Monday, August 22, 2011
Forty One And Counting.....
It's not that you're any braver in youth than in maturity, you're just less experienced and a lot more naive. What? Listen to cautionary tales from your elders---old fossils! Of course I'd never have said so, but come on, my parents were in their fifties, ancient! What could they possibly know about being young and "in love"? For that matter, what did I know about any of that? But I was an expert, based on? Grimm's Fairy Tales? My vast [not!]experience with the opposite sex? The fact that I'd read every word of Archbishop Fulton Sheen's advice to lovelorn youth as serialized in the Sunday Independent? How is it possible to think oneself such an expert when one isn't? Youth. That must be the answer. A commodity, according to my father, wasted on the young! They weren't pushy, those ancient Irish parents of mine. Careful to acknowledge my grown-up-edness. Aware, perhaps, that too much protest would make us more determined. Not that that stopped the parents of the Foreigner. They protested long and loudly, even threatening to boycott the whole event. Which merely served to make their son dig his heels in all the harder. Still, a few tentative "Are you sures?" Brushed aside by Miss Know-It-All's "Of course!"
The day dawned beautiful and sunshiny. Sixteen year old Blister looked stunning in pink, her hair a glossy brown mane. Mother looked every inch "mother of the bride" in a stylish cream dress, every hair coaxed into it's assigned place under her elegant little hat. Dad looked as ever, one of Nature's Gentlemen, lean as a thoroughbred, ears protruding, togged out in his best suit. Brother was scrubbed to beyond-recognition shininess, Gentleman's Quarterly how are you, in a collared shirt and tie and smart suit. Handsome Fr. Neville swished about in his soutane and his Cary Grant dimples, making all the ladies swoon, and curse Rome for making priests celibate.......All the aunts and uncles were in from the country, in their Sunday best, eager to get a good look at "the Foreigner." The Foreigner himself looked very spiffy in his double-breasted, dove-grey suit and his shiny new wing tips, which glisten still in his closet today, worn just the once! Behind his birth control glasses, the brown eyes that had been my undoing were as brown and handsome as ever. But, did they even know each other, these two who were about to promise for better, for worse, for richer, for poorer, 'til death do us part? When the dust settled and the guests were gone, would they be tongue-tied and lost for words?
Dad made a big to-do of surreptitiously slipping a little satin draw-string purse into my hand at the reception. It contained several large, heavy crowns, old coins not in general circulation. They were a symbolic dowry, since Dad didn't have a stable of race horses, or forty head of Herefords to bestow on the Foreigner for taking me off his hands. They never made it out of The Old Ground. Because it was the height of foolishness to give them to me in the first place, in my excited and scatterbrained state. I often wonder who found them and if they felt good about keeping them....

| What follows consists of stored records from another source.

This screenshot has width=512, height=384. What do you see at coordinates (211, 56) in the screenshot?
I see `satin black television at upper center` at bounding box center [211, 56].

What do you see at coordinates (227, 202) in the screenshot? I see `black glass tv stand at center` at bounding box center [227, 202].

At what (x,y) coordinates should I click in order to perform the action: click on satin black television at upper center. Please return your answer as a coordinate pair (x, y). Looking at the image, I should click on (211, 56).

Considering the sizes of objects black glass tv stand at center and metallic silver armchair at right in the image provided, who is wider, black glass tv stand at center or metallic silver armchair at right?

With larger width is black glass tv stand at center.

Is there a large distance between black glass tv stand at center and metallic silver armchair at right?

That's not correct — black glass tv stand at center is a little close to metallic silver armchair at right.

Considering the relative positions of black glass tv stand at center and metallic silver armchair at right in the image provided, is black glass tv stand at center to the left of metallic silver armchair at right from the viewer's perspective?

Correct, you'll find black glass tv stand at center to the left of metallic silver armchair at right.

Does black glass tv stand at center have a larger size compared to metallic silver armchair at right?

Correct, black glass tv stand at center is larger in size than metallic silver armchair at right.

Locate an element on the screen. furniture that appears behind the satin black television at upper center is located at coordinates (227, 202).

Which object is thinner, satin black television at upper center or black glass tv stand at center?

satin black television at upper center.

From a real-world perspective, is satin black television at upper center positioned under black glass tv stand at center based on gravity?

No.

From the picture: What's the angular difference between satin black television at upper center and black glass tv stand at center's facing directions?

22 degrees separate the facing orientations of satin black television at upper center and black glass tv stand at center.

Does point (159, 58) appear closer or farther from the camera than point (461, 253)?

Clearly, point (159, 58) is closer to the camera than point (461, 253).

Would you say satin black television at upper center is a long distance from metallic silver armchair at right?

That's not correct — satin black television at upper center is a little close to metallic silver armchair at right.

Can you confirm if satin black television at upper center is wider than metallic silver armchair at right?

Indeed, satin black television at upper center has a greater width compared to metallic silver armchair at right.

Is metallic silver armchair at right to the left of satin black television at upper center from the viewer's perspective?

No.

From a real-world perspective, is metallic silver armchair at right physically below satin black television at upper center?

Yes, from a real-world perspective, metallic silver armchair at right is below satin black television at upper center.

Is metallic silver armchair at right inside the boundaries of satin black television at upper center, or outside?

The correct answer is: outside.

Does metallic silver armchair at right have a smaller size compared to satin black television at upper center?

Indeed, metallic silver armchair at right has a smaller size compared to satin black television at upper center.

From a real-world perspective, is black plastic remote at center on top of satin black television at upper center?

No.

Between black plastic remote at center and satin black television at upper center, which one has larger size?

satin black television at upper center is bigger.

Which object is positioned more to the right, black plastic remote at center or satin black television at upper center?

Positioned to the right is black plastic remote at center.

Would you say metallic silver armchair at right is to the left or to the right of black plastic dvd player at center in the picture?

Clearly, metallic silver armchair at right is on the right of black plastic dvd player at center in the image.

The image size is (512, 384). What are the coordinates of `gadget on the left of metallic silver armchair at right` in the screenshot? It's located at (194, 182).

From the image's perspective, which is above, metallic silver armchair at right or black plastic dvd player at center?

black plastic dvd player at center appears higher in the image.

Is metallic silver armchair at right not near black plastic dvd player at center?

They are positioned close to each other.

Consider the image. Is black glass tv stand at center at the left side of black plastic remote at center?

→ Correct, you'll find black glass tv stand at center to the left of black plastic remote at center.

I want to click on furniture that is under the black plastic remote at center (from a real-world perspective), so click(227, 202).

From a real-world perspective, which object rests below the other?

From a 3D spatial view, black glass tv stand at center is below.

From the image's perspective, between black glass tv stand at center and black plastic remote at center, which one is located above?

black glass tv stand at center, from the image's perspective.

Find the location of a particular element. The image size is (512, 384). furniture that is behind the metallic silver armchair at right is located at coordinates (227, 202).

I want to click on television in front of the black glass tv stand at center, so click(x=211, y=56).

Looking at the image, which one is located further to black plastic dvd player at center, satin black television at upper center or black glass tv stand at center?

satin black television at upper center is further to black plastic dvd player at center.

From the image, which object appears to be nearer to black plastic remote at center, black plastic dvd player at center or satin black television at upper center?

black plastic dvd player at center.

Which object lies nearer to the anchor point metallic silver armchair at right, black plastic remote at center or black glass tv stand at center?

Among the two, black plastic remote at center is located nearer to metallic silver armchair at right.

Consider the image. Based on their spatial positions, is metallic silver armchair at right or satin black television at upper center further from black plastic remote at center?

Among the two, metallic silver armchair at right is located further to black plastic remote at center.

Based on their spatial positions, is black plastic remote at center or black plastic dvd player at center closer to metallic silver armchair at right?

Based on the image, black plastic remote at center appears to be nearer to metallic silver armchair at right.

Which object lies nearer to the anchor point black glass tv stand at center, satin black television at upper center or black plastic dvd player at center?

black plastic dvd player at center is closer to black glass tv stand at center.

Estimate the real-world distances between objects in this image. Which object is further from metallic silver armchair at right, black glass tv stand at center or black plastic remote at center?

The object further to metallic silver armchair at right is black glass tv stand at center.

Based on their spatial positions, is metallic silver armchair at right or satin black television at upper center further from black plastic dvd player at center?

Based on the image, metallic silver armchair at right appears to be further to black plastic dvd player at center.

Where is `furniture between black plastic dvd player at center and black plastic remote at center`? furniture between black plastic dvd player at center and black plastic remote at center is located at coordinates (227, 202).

And a week later, blithely kissing Mum and Dad goodbye at Shannon Airport, as though we were merely flying off to an adjacent county instead of the other side of the world and the rest of our lives, pretty much without them.
Who can put an old head on young shoulders? And would it even be wise, were it possible? Would the human race die out without the foolhardiness, innocence/ignorance, reckless abandon of youth?
Is it love that makes the world go around? Or is it sticking with the promises you made, gritting your teeth when the going gets tough, hanging in there when all you really want to do is run home, screaming, to mum and dad..........? Then one day, forty one years later, you find yourself sitting on the couch, blogging about it, trying to see the big picture, and you realize that now you are the ancient, irrelevant parent, you are the one anxious for them to choose wisely, you are the one trying not to be pushy, but asking tentatively "Are you sure?" The truth is no-one is ever sure. Life is like a swimming pool. You just have to close your eyes and plunge in.